Bahkan aku tidak tahu, apa yang sebenarnya tuhan rencanakan. Di balik semua yang terjadi, orang orang selalu menegaskan bahwa selalu ada hikmah di balik setiap peristiwa. Tapi, sampai sekarang aku masih kurang ajar. Terlalu congkak pada ilahi. Berusaha menguatkan bahwa pasti ada beberapa hikmah yang di dapatkan, namun tidak ku rasa. Bukan tak terasa, tapi Karena aku sudah mati rasa. Semua yang kujalani hanya, alur biasa. Tidak ada yang istimewa, ku pikir. Salahku terlalu bergantung padamu. Salahku terlalu menjadikanmu sandaran yang seolah satu satunya banteng pertahanan di depanku. Sekarang, aku bahkan takt ahu. Aku kebingungan. Sejak kapan banteng itu dibangun dan sejak kapan banteng itu hancur? Sejak kapan banteng itu berdiri dan kapan banteng itu runtuh? Kau datang tanpa sapa dan pergi tanpa pamit.
Setiap waktu aku sekarat memikirkan semua jejak hidupku yang perlahan mulai memudar, kecuali tentang dirimu. Ada tanda merah di sana. Tak ada angin yang dapat meniup tanda itu, taka da ombak yang mampu menghempas tanda itu. Aku berjalan sendiri, membuat planetku sendiri, membuat bahasaku sendiri, membuat ceritaku sendiri. Tak ada orang yang wajib tahu, mereka tak peduli. Tak sepeduli dirimu.

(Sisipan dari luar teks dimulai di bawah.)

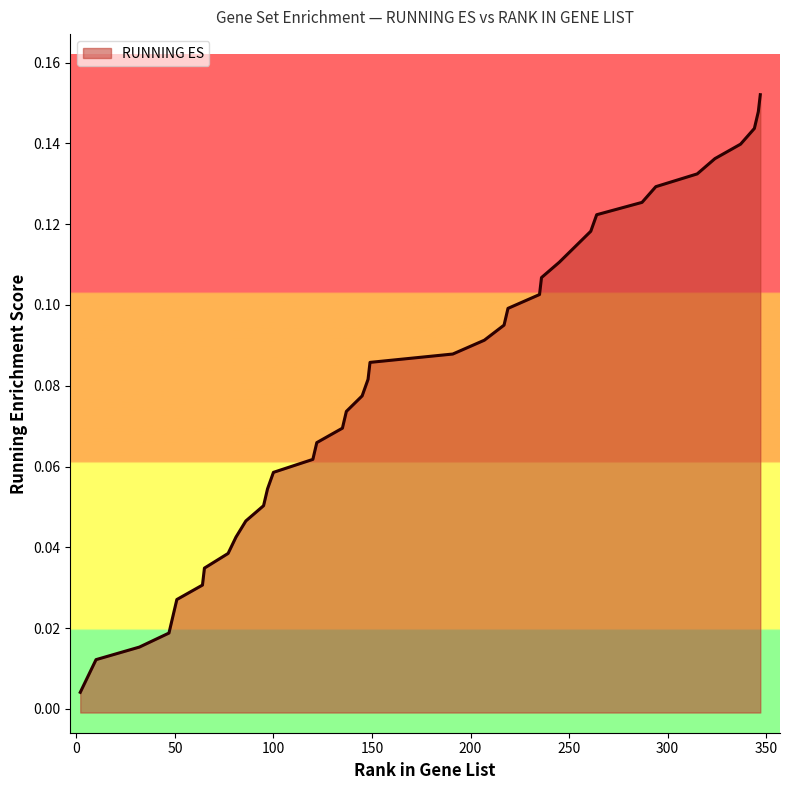

How many lines are shown in the chart?

1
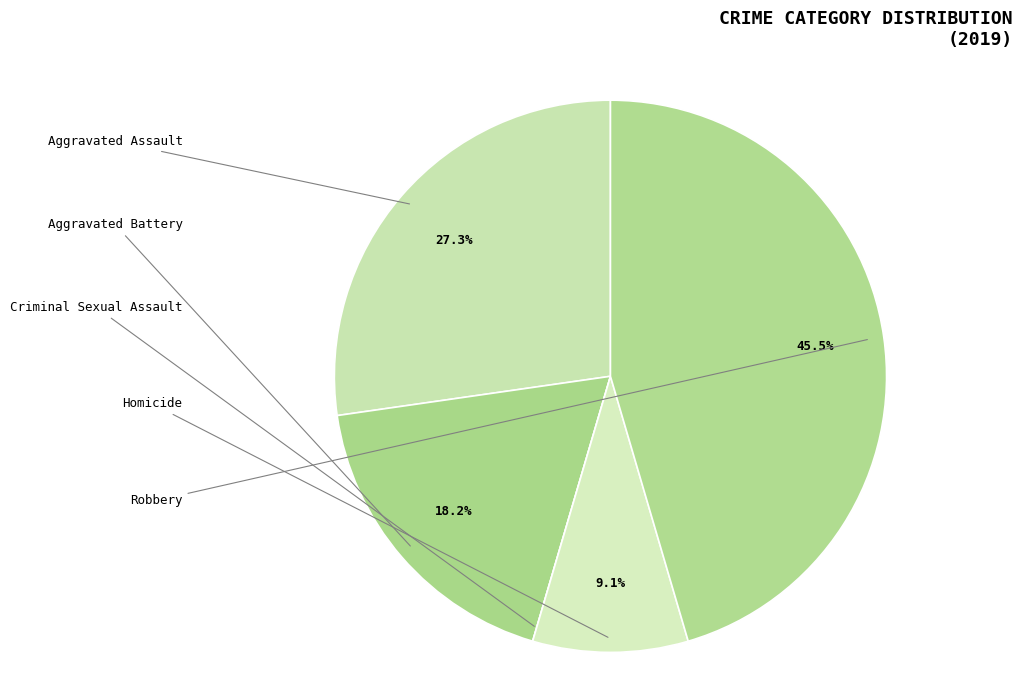

Count the number of slices in the pie.

5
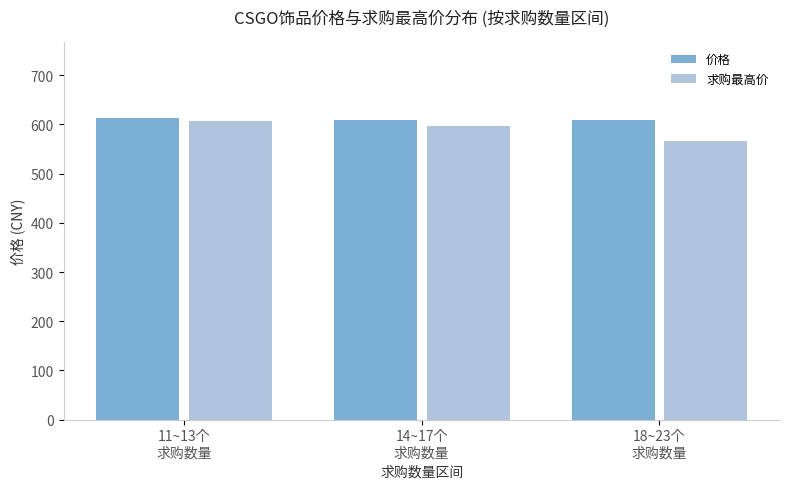

Are the bars horizontal?

No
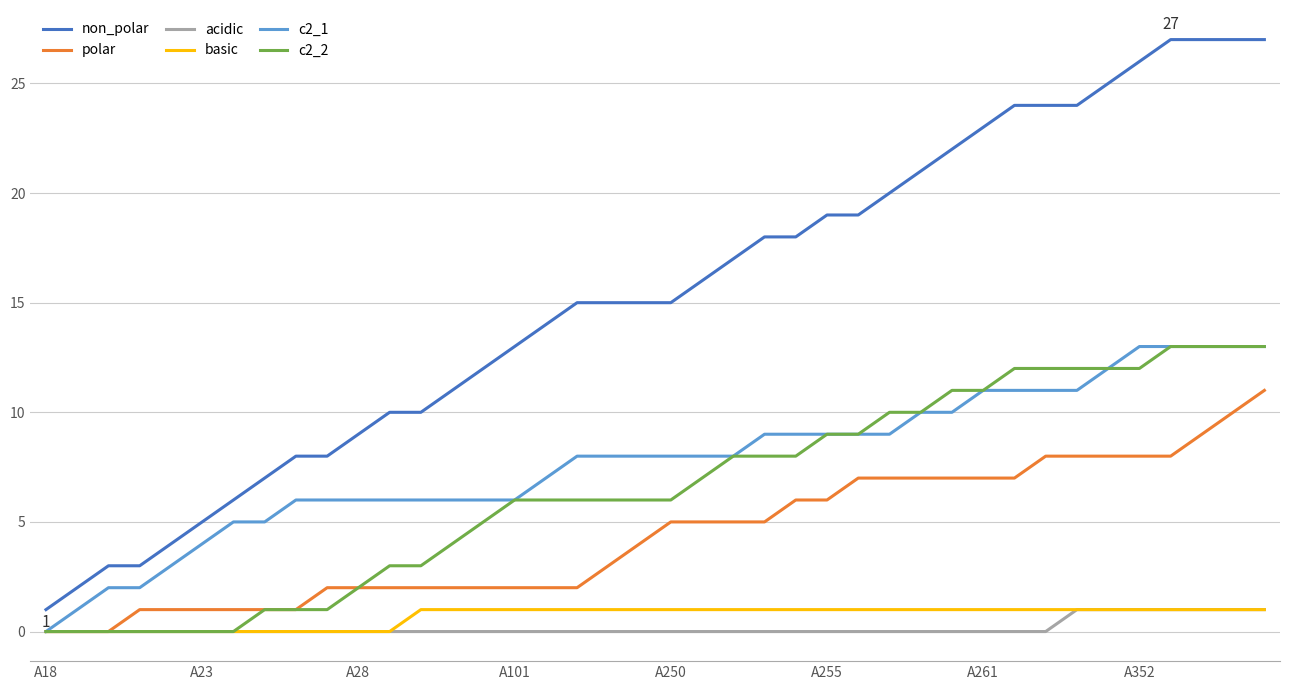

Reading right to left, transcribe all the data shown in this chart.

non_polar: 27	27	27	27	26	25	24	24	24	23	22	21	20	19	19	18	18	17	16	15	15	15	15	14	13	12	11	10	10	9	8	8	7	6	5	4	3	3	2	1
polar: 11	10	9	8	8	8	8	8	7	7	7	7	7	7	6	6	5	5	5	5	4	3	2	2	2	2	2	2	2	2	2	1	1	1	1	1	1	0	0	0
acidic: 1	1	1	1	1	1	1	0	0	0	0	0	0	0	0	0	0	0	0	0	0	0	0	0	0	0	0	0	0	0	0	0	0	0	0	0	0	0	0	0
basic: 1	1	1	1	1	1	1	1	1	1	1	1	1	1	1	1	1	1	1	1	1	1	1	1	1	1	1	1	0	0	0	0	0	0	0	0	0	0	0	0
c2_1: 13	13	13	13	13	12	11	11	11	11	10	10	9	9	9	9	9	8	8	8	8	8	8	7	6	6	6	6	6	6	6	6	5	5	4	3	2	2	1	0
c2_2: 13	13	13	13	12	12	12	12	12	11	11	10	10	9	9	8	8	8	7	6	6	6	6	6	6	5	4	3	3	2	1	1	1	0	0	0	0	0	0	0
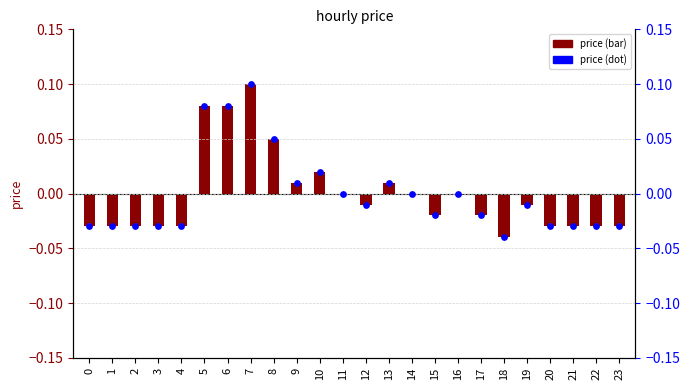

What is the total value across all series at 23?

-0.1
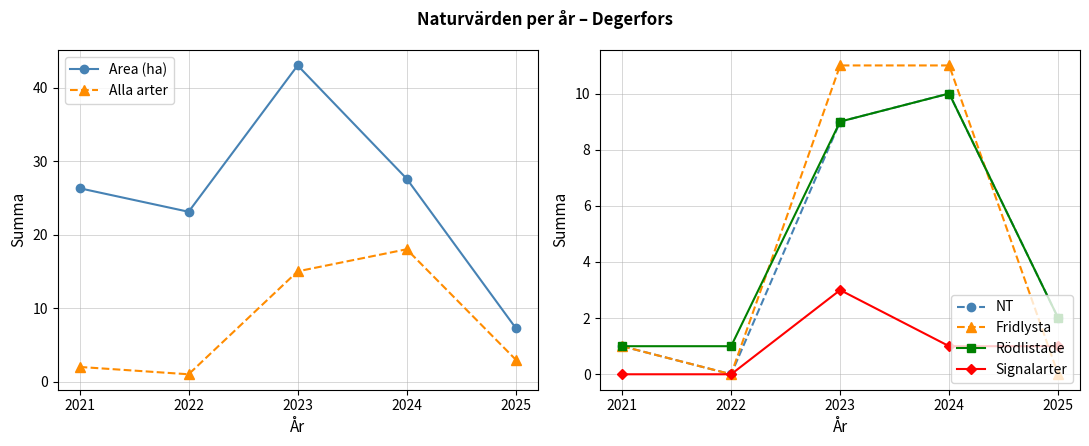

What are all the series names shown in the legend?

Area (ha), Alla arter, NT, Fridlysta, Rödlistade, Signalarter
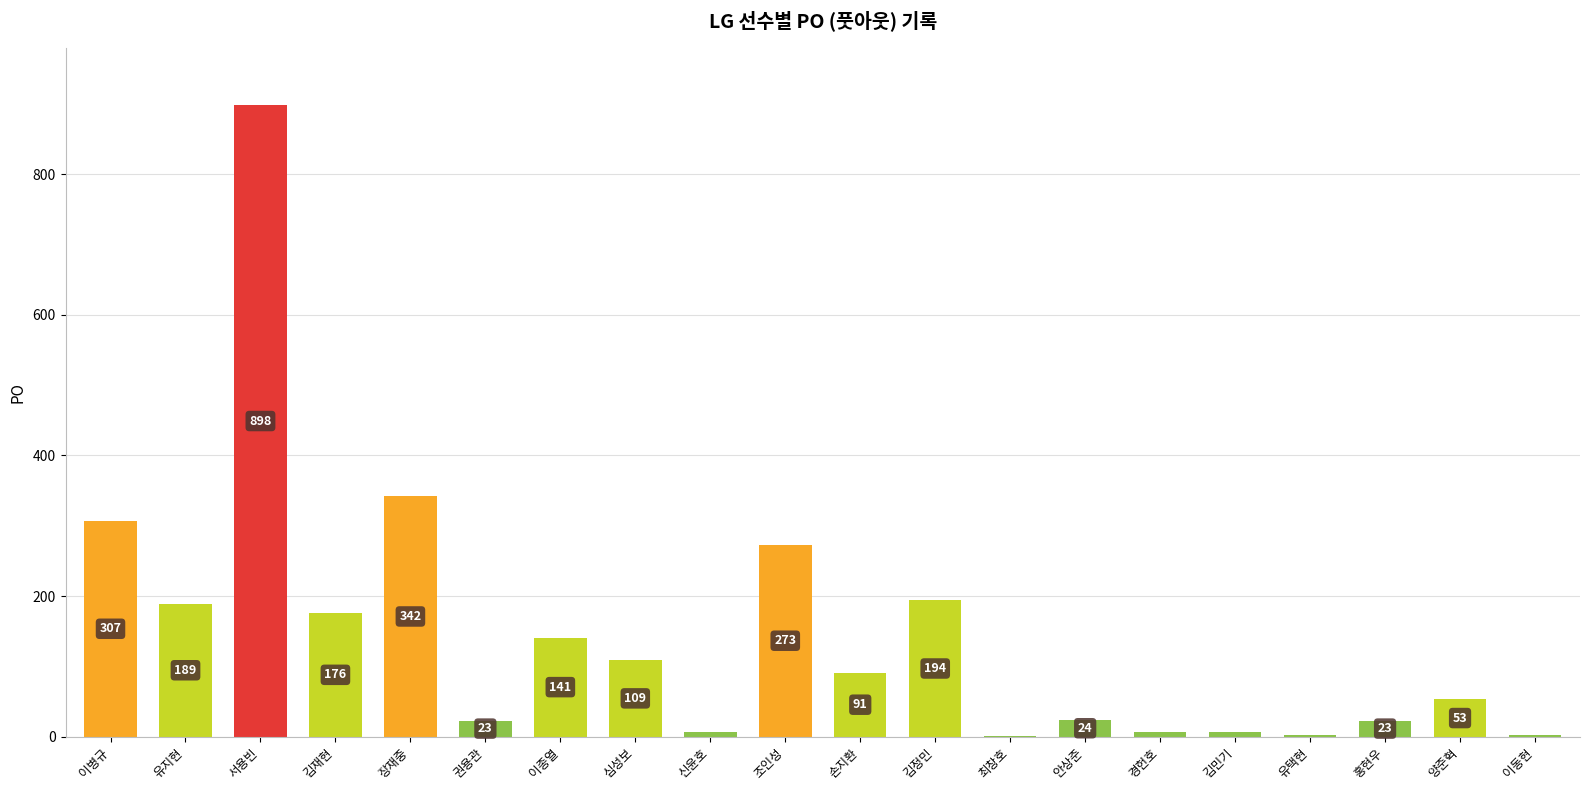

Are the bars horizontal?

No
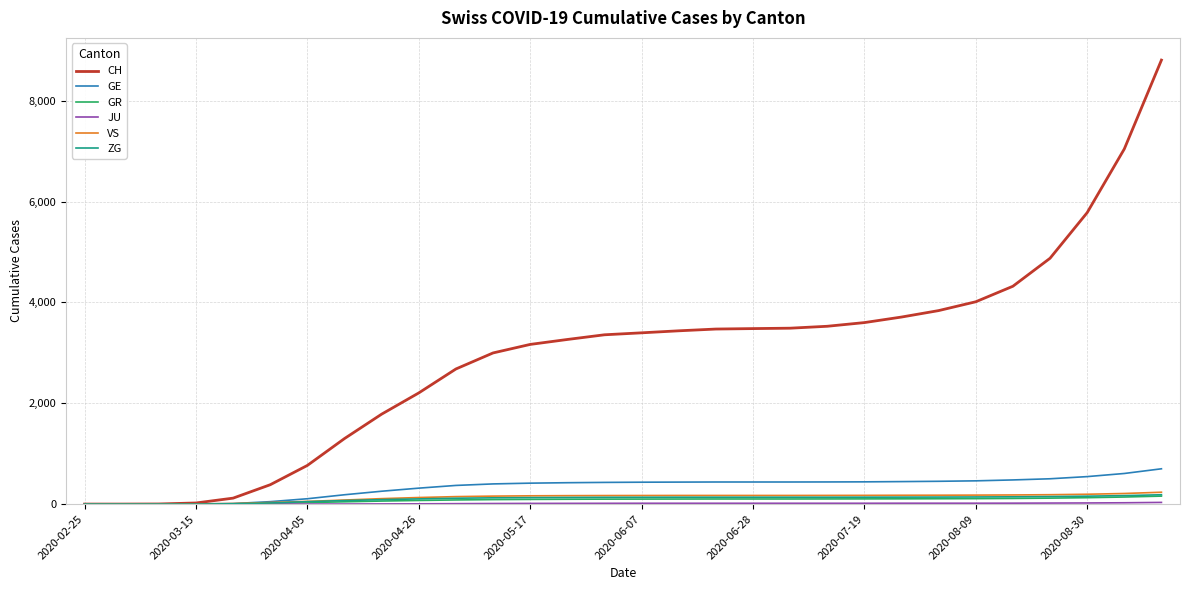

How many categories are shown in the chart?

30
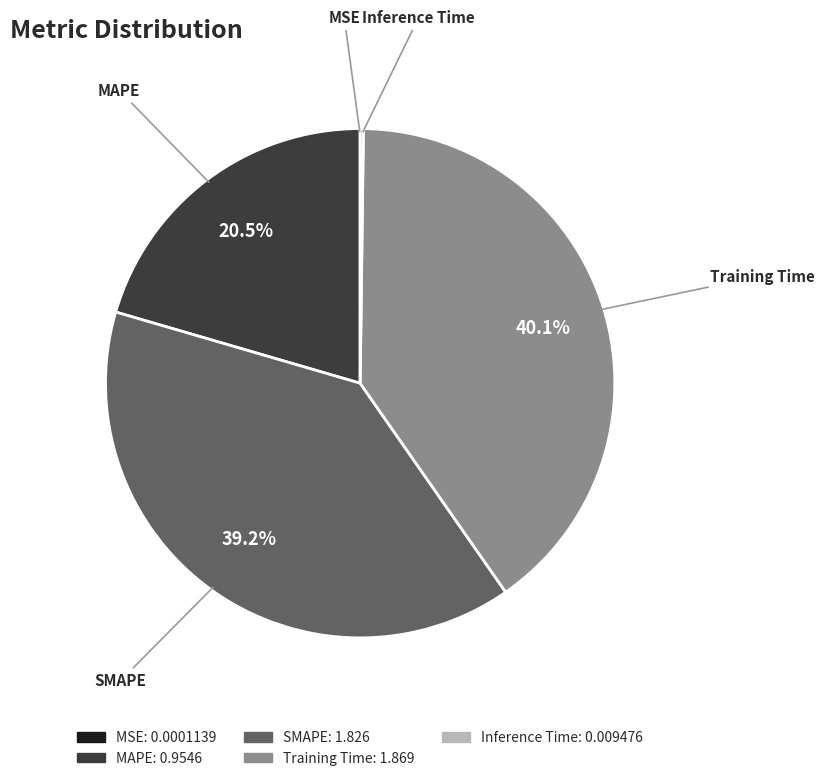

Is there any slice that represents more than half of the pie?

No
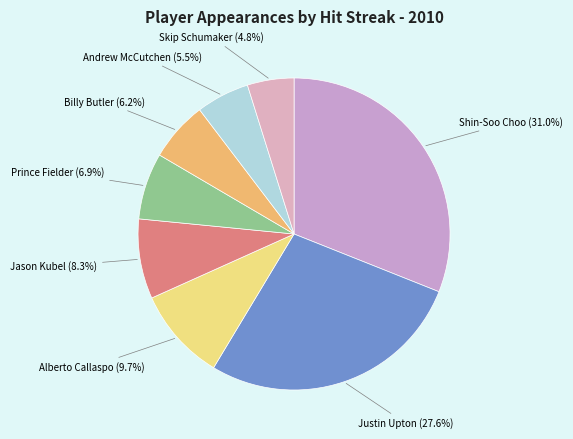

How many segments does this pie chart have?

8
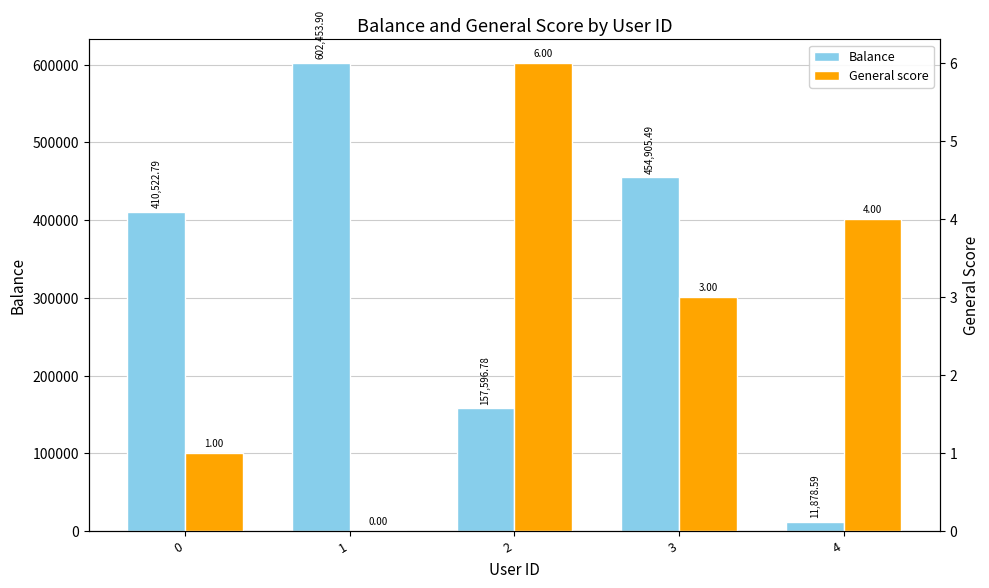

At which category is the sum across all series the highest?

1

Dan lagi lagi aku bergantung kepada dirimu, kalua boleh memilih. Antara waktu yang diputar ulang atau masa depan yang cerah, aku akan lebih memilih memutar ulang waktu. Tak ada yang akan ku perbaiki untuk itu, aku hanya ingin mencegah hatiku untuk berjalan menghampirimu. Untuk memilih tidak mengenalmu sama sekali. Sama sekali
Tapi yang aku dapat kini hanyalah ego. Aku menyadari sesuatu bahwa aku terlalu egois untuk hidup menua denganmu, tanpa tapi dan tanpa terkecuali. Bodohnya, mengapa aku ingin melakukan hal itu terhadap wujud yang nyata tak nyata seperti mu. Entah mengapa sesakit ini pun aku masih bisa tersenyum. Menangis tak ada gunanya sekarang bagiku. Sejenak aku berpikir, mengenangmu saja kupikir cukup Karena hidup tak harus melulu tentang kamu. Itu kata mereka. Tapi ku egois, aku tetap berharap kamu bukan sekedar asap yang ku tiup ke langit, mengepul lalu menghilang. kamu bukanlah ruang kosong yang sudah tak lagi berbicara.